Your task: Please reproduce the listing in its entirety, exactly as written, but without images.

*** Exercise data ***

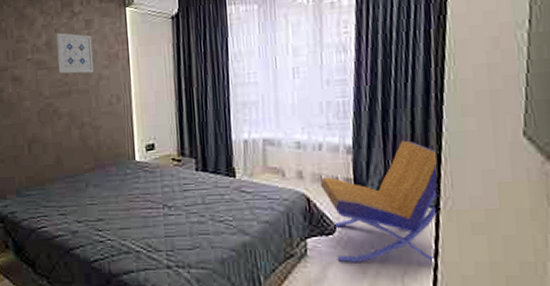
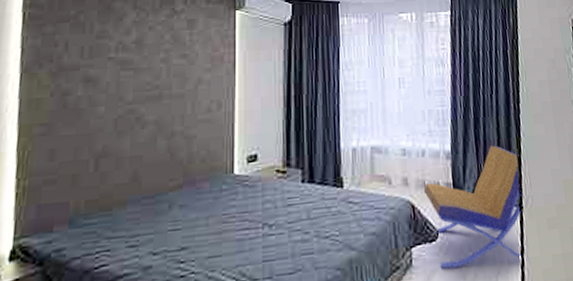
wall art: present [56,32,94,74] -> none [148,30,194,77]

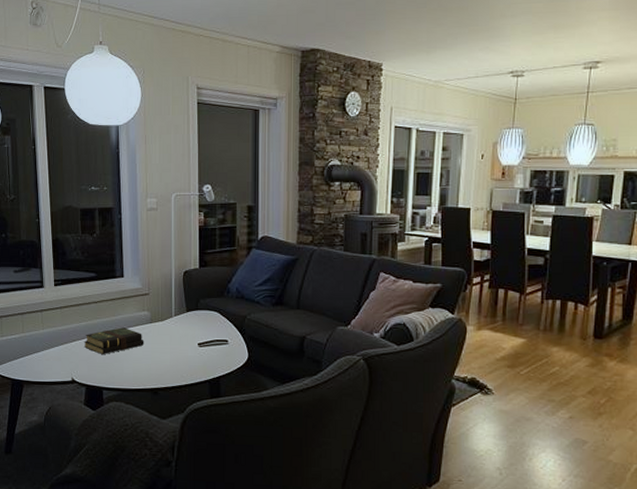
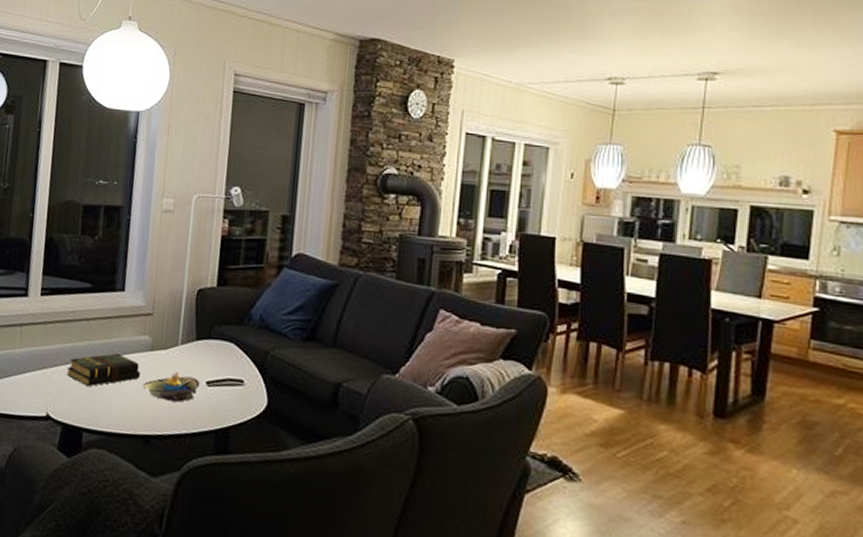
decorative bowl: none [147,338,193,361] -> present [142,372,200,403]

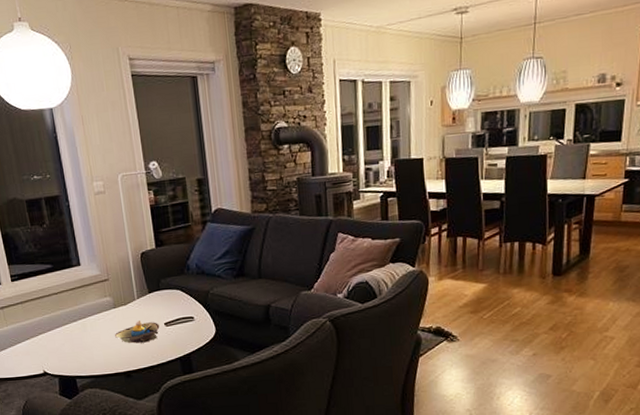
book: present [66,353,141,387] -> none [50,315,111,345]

*** End of Exercise data ***

Response below:
wall art: present [56,32,94,74] -> none [148,30,194,77]

decorative bowl: none [147,338,193,361] -> present [142,372,200,403]

book: present [66,353,141,387] -> none [50,315,111,345]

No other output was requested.